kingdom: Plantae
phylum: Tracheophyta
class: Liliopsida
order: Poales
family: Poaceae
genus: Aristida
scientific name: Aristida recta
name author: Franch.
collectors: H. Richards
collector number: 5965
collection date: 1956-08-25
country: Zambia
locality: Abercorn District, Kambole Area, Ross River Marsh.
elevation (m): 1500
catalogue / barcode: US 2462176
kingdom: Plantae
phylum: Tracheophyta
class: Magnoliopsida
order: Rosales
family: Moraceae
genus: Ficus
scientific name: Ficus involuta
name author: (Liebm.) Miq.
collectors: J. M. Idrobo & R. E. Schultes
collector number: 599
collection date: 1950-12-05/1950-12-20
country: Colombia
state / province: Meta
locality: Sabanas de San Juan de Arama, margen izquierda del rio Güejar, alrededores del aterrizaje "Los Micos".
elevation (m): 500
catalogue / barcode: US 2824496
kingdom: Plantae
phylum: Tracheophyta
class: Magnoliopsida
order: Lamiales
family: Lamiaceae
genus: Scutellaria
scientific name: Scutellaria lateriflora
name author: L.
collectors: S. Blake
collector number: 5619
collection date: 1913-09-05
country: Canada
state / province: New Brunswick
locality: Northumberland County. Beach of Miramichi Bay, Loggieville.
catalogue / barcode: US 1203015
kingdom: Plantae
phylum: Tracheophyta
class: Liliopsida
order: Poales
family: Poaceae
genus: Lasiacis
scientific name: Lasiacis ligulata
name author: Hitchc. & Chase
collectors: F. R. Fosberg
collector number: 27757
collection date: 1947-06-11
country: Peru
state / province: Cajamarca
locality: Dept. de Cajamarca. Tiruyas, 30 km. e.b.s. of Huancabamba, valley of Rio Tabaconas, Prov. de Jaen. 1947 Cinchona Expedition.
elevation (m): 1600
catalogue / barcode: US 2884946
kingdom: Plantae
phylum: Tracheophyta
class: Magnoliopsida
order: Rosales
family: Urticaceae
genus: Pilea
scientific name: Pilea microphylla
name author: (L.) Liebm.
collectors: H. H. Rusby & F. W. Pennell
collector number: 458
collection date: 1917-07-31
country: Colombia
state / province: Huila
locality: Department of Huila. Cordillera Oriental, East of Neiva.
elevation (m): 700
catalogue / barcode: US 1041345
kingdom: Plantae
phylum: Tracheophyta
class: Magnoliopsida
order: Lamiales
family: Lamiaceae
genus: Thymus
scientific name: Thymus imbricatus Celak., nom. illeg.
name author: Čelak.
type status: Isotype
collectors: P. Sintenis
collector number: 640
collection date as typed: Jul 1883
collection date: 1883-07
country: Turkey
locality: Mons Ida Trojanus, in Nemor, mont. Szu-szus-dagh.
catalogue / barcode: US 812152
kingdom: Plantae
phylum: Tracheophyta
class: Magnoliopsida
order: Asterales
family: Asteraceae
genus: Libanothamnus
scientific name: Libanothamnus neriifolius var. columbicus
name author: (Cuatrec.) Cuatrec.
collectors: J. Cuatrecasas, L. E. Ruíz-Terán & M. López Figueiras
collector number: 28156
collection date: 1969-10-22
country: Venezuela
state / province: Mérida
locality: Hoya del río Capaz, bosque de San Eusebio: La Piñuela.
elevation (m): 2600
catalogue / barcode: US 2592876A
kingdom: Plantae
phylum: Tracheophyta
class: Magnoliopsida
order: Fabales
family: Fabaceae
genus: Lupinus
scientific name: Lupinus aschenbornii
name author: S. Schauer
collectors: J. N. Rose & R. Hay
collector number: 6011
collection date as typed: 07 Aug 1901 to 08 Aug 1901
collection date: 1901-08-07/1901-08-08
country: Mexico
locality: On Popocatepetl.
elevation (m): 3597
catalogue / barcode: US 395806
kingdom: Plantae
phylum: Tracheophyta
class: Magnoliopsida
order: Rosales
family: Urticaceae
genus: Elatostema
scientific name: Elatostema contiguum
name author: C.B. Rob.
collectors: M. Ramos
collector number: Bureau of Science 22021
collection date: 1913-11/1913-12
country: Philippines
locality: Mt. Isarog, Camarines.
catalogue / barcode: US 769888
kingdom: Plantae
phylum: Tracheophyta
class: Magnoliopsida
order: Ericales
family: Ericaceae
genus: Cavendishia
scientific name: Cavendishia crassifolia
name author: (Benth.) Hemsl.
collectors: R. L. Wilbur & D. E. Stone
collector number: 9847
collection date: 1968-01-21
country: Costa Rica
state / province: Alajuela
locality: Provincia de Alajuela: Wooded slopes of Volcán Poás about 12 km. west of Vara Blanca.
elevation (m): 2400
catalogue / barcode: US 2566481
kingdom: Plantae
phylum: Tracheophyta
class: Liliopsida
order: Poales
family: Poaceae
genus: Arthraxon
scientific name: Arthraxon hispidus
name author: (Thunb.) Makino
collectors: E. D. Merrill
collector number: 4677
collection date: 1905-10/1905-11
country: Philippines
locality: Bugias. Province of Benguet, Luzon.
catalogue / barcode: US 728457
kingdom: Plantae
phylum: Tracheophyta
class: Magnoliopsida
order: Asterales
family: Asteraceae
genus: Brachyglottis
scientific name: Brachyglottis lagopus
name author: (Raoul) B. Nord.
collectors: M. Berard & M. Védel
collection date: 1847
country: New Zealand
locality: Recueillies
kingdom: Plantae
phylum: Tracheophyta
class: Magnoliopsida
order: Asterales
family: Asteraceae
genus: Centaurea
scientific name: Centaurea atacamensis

==============================

Requirements :: Copy out the lines from the one containing "collection date: 1905-10/1905-11" through the end of the items, word for word.

Exercise response ::
collection date: 1905-10/1905-11
country: Philippines
locality: Bugias. Province of Benguet, Luzon.
catalogue / barcode: US 728457
kingdom: Plantae
phylum: Tracheophyta
class: Magnoliopsida
order: Asterales
family: Asteraceae
genus: Brachyglottis
scientific name: Brachyglottis lagopus
name author: (Raoul) B. Nord.
collectors: M. Berard & M. Védel
collection date: 1847
country: New Zealand
locality: Recueillies
kingdom: Plantae
phylum: Tracheophyta
class: Magnoliopsida
order: Asterales
family: Asteraceae
genus: Centaurea
scientific name: Centaurea atacamensis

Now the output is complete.